» Trecho selecionado
É um filme de auto-ajuda que desconstrói a auto-ajuda
Com a história do ratinho Remy, que ajuda o destrambelhado Linguini a se tornar o chef mais famoso de Paris, o filme convida cada espectador a encontrar o Remy dentro de seu chapéu. O ratinho é um poço de potencialidades castrado pelas “regras” e pelo pai. Ele só sai do casulo quando escuta o espírito do grande chef Gusteau e decide ajudar o perdido Linguini.

Não é à toa que culinária seja a “massa” do filme e Gusteau surja de um livro de receitas - nada melhor como metáfora da auto-ajuda. Assim como o chef afirma para o ratinho que ele não passa de sua imaginação, Remy também é o “fantasma” do amadurecimento que desponta em Linguini. “Ratatouille” mostra que auto-ajuda é auto mesmo e grita contra os livros que insistem em capitalizar em cima disso. E o melhor: o faz com bom humor. Cortesia de Patton Oswalt (King of queens), como Remy, e Brad Garrett (Everybody loves Raymond), como Gusteau, que trazem o ritmo ágil do sitcom para as piadas e diálogos do filme.

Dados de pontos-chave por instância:
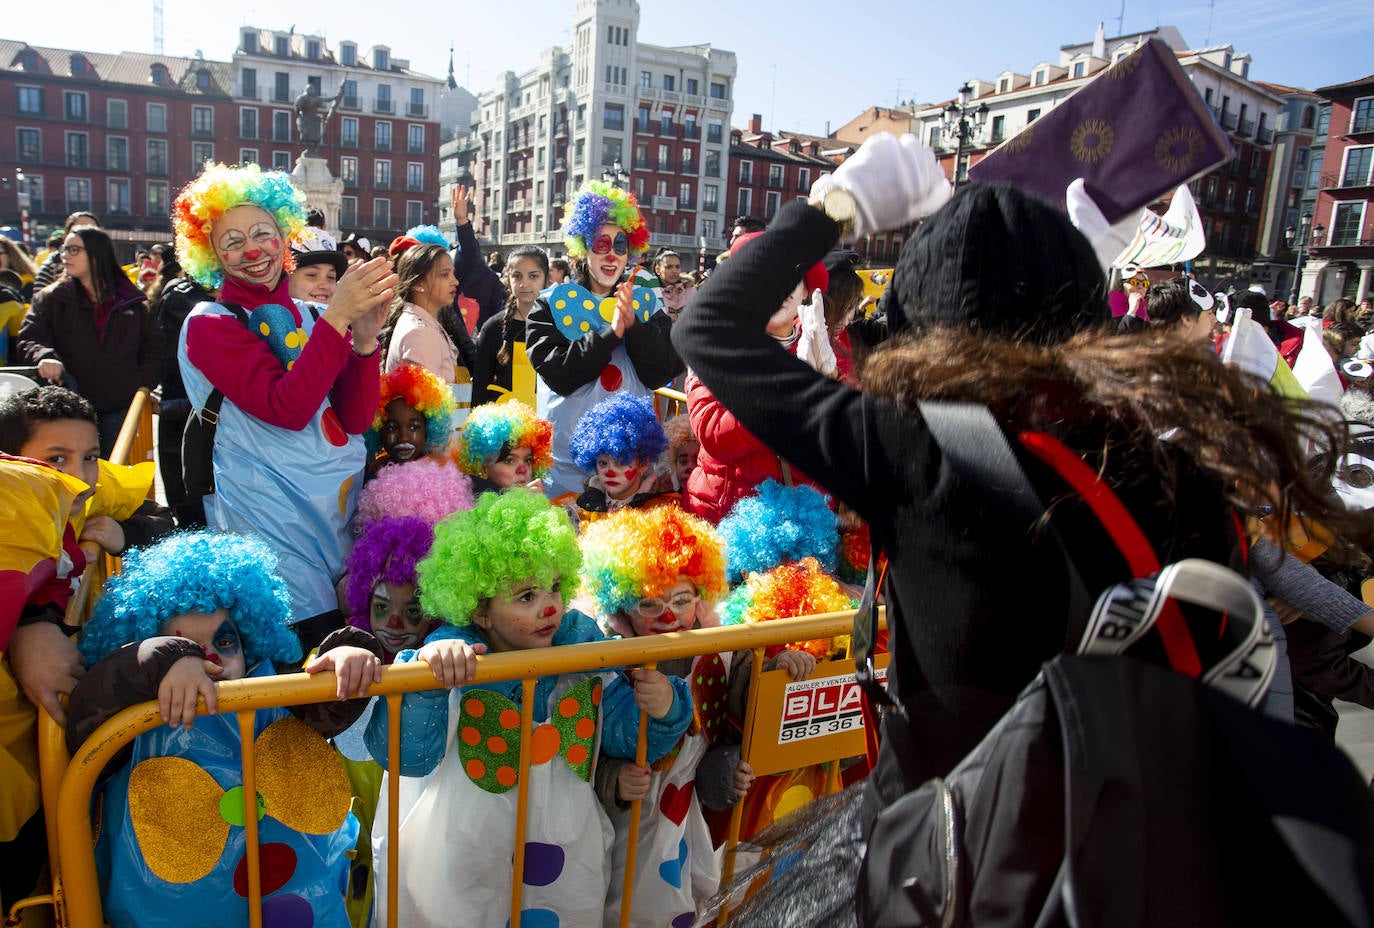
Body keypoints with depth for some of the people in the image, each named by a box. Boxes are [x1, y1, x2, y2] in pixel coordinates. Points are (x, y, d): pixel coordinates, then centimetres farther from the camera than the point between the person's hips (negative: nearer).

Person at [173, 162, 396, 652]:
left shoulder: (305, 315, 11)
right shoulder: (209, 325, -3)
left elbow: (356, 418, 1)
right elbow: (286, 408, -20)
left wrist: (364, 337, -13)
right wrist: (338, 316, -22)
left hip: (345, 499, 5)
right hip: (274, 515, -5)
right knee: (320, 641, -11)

» Aplicando a leitura
• A. Segundo o texto sobre Ratatouille, quem Remy ajuda a se tornar o chef mais famoso de Paris?
• B. Diga se cada afirmação concorda com o texto sobre Ratatouille, respondendo sim ou não e citando as palavras decisivas: (i) Gusteau surge de um livro de receitas. (ii) Remy sai do casulo por causa das regras do pai. (iii) O filme trata a auto-ajuda sem humor.
• C. Prossiga o texto sobre Ratatouille a partir do ponto em que ele termina.
Os itens não são usados aqui.

» Respostas por tarefa
• A. O destrambelhado Linguini.

• B.
(i) Sim: "Gusteau surja de um livro de receitas"
(ii) Não: "Ele só sai do casulo quando escuta o espírito do grande chef Gusteau e decide ajudar o perdido Linguini."
(iii) Não: "E o melhor: o faz com bom humor."

• C.
É o filme que Brad Bird fez depois de “Os incríveis”
Não é fácil fazer um filme depois de ter dirigido algo considerado um dos melhores produtos de seu gênero - James Cameron que o diga. Brad Bird supera com maestria o desafio: a animação, mais madura, enche os olhos sem gritar para eles. Está mais preocupada em contribuir para o roteiro, alicerçado no (bom) diálogo. O ritmo alucinado das cenas de ação não interrompe a história e a trilha de Michael Giacchino se destaca mais uma vez, lembrando, em meio ao inglês, que estamos na França.

É um filme sobre a arte
Assistir a Remy fazer sua primeira sopa no filme ressoa diretamente uma seqüência do recente “Perfume”. A câmera gira em torno do ratinho e a fotografia joga toda a luz nele: no melhor estilo “Amadeus”, estamos diante da criação de uma obra de arte. Segundo o longa, todos podem ser artistas, mas poucos farão obras primas. Remy é um deles.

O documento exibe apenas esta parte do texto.